(Excerpted records)

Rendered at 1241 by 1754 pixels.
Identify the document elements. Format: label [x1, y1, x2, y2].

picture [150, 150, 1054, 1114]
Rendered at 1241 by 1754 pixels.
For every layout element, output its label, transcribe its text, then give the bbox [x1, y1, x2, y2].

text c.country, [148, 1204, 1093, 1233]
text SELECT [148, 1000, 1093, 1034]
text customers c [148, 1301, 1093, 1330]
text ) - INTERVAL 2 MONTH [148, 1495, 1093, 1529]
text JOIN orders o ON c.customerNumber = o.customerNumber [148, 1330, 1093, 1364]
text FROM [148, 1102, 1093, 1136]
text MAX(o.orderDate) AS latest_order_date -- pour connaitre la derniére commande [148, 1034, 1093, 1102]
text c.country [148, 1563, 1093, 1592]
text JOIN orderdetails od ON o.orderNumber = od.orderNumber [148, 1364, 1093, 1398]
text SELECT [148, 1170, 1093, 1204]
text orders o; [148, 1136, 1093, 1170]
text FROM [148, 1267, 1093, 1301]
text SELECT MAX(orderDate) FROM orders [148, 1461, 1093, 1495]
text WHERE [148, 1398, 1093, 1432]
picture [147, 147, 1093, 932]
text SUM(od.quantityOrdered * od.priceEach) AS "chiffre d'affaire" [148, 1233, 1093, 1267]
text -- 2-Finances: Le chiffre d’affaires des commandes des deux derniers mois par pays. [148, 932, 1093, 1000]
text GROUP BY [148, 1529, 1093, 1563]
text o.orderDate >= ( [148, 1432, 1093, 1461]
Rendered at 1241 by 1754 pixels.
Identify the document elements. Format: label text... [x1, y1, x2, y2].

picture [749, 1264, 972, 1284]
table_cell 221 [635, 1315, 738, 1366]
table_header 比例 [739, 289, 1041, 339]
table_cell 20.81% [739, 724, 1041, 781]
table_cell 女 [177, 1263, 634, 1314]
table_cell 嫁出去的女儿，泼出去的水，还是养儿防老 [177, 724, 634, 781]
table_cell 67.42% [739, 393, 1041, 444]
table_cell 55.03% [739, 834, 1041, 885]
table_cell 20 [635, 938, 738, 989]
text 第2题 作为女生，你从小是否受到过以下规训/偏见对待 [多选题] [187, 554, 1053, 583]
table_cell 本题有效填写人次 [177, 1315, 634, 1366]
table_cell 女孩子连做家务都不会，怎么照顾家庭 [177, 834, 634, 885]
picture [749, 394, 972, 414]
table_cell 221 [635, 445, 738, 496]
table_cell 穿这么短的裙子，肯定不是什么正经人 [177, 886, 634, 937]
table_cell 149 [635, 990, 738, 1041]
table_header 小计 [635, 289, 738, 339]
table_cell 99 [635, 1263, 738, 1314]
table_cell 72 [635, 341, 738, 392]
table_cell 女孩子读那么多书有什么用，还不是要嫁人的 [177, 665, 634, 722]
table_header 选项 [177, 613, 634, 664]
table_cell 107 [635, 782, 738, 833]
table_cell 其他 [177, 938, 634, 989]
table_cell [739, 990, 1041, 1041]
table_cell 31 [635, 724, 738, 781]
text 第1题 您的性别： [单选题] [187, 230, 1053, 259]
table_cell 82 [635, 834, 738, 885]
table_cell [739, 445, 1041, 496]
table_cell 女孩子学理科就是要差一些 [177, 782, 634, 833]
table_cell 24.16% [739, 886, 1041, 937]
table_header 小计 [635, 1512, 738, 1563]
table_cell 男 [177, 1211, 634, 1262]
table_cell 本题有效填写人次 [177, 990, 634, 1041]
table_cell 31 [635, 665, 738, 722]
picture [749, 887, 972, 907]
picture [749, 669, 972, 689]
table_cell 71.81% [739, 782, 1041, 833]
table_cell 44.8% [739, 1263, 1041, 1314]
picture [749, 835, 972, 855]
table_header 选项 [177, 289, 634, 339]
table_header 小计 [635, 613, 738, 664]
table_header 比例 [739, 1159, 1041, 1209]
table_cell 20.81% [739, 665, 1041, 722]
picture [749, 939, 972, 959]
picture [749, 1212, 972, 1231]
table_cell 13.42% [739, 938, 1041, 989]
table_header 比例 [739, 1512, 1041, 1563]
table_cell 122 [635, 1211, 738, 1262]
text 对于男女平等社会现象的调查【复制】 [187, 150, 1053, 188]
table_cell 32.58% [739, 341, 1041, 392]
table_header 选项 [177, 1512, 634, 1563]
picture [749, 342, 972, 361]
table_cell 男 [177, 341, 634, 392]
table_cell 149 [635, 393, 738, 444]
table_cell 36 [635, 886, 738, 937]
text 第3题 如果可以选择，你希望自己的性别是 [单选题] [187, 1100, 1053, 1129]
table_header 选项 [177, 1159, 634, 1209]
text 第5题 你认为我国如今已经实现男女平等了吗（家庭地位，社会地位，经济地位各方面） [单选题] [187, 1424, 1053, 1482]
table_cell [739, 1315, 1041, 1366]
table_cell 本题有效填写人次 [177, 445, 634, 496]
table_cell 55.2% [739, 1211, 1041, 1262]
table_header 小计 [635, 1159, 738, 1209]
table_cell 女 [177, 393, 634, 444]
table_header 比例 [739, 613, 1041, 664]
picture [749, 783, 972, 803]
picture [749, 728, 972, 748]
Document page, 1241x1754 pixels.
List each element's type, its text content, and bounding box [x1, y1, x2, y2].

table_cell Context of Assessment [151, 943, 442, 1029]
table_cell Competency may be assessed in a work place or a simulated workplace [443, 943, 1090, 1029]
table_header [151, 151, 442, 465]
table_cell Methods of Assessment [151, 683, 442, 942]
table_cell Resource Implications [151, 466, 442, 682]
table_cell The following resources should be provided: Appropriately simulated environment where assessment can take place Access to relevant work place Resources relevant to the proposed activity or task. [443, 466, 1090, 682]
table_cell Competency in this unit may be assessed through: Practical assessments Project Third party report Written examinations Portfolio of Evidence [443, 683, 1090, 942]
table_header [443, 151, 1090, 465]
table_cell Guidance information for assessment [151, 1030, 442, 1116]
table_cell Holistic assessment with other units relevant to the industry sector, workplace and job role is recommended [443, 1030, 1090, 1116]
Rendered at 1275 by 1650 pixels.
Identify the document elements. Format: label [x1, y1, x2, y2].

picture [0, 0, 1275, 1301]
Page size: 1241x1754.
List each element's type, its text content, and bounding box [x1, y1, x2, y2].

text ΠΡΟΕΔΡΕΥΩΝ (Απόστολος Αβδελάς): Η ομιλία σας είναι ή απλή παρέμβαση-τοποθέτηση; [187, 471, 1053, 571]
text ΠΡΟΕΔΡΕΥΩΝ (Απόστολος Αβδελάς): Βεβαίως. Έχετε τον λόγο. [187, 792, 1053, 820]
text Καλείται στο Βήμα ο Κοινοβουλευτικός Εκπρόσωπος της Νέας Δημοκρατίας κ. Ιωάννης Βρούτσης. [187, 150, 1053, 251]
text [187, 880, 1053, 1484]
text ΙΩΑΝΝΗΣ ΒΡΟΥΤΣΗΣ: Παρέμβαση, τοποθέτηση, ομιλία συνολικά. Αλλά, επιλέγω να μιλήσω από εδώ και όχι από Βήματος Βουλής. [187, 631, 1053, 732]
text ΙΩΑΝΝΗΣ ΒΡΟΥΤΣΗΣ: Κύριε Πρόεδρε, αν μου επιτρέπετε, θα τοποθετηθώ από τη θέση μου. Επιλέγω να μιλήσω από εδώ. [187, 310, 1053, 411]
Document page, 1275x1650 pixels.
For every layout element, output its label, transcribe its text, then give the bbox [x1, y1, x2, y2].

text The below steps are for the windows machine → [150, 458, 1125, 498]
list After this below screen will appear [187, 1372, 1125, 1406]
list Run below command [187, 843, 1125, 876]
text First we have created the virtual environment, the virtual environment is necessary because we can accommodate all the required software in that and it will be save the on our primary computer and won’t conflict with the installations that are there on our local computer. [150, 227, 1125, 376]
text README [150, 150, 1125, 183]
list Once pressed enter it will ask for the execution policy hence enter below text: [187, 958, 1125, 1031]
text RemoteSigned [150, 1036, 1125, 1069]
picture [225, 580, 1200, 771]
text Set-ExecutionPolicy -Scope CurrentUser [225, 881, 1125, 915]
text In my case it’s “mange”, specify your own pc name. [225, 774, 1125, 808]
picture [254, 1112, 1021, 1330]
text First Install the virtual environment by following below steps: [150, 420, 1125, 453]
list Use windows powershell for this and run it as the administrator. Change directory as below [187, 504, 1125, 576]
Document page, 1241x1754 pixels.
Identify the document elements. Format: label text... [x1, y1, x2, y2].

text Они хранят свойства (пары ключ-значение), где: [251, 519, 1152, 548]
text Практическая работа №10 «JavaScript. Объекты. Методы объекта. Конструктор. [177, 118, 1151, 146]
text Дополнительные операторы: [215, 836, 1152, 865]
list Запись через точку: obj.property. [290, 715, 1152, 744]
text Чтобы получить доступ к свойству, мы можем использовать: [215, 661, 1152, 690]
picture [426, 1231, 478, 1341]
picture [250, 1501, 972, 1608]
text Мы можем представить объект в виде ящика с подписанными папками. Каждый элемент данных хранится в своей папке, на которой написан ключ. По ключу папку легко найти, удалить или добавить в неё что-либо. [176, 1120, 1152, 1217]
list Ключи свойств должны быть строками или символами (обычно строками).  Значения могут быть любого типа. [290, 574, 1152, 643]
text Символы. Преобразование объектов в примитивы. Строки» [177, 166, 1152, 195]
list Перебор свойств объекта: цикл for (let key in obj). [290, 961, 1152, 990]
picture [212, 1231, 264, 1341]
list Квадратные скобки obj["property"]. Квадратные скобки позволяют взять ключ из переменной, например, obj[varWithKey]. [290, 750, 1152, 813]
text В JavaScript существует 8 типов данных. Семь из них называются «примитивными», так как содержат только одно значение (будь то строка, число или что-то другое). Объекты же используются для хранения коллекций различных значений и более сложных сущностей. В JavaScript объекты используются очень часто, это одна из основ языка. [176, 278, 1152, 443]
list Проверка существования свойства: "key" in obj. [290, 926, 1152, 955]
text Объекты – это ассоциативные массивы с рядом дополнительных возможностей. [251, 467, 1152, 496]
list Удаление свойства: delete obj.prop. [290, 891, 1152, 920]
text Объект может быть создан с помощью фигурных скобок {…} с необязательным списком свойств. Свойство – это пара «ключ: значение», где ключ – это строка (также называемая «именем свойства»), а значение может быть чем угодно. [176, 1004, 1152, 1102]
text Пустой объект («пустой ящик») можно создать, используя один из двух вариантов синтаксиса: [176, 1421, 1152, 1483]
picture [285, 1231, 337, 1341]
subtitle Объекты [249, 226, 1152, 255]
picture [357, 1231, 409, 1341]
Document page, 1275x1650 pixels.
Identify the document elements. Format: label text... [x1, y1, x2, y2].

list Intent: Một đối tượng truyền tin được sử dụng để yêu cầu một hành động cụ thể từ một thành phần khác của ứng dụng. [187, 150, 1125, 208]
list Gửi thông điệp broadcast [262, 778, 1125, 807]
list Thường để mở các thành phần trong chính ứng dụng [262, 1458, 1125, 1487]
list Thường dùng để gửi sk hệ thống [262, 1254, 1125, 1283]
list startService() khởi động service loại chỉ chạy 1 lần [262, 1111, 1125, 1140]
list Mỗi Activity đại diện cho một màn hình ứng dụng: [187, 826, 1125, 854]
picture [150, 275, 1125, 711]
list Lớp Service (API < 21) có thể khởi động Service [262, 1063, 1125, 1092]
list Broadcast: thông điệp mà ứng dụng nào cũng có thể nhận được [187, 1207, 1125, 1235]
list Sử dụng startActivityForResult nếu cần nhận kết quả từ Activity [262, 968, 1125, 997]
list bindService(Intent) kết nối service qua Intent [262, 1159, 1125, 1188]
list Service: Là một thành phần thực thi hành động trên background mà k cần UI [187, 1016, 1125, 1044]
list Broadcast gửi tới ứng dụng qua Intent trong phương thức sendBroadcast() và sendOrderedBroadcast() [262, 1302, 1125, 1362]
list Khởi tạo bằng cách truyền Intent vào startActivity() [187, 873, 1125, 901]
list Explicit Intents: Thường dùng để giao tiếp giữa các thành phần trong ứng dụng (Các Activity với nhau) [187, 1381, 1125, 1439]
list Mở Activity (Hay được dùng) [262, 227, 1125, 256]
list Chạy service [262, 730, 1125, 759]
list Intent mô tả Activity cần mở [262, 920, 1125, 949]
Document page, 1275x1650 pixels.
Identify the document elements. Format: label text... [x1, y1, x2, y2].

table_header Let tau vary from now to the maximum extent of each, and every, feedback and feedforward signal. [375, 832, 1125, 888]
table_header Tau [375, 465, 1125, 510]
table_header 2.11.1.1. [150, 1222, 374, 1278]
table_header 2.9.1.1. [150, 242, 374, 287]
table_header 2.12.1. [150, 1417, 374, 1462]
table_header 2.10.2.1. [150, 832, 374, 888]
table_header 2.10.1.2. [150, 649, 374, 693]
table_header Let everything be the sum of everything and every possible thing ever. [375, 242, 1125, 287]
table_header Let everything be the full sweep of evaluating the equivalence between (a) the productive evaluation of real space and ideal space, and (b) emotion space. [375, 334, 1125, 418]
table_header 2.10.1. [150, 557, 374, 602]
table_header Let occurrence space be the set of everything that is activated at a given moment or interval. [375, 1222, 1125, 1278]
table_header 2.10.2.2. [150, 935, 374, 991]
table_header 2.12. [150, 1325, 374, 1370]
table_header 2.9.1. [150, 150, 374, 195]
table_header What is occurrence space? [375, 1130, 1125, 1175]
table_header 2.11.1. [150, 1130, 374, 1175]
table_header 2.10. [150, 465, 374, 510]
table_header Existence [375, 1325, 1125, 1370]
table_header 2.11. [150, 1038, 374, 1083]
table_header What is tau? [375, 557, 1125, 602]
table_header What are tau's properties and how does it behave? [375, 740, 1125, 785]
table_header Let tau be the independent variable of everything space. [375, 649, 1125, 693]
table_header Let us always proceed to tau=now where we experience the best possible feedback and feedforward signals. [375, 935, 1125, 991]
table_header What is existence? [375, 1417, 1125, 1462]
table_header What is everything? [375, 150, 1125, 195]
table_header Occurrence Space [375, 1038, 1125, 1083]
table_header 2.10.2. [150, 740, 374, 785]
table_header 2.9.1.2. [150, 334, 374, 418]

(End Excerpted records)

Whenever the word "động" appears in a line of the listing, copy out that line.

Answer to this task ::
list Intent: Một đối tượng truyền tin được sử dụng để yêu cầu một hành động cụ thể từ một thành phần khác của ứng dụng. [187, 150, 1125, 208]
list startService() khởi động service loại chỉ chạy 1 lần [262, 1111, 1125, 1140]
list Lớp Service (API < 21) có thể khởi động Service [262, 1063, 1125, 1092]
list Service: Là một thành phần thực thi hành động trên background mà k cần UI [187, 1016, 1125, 1044]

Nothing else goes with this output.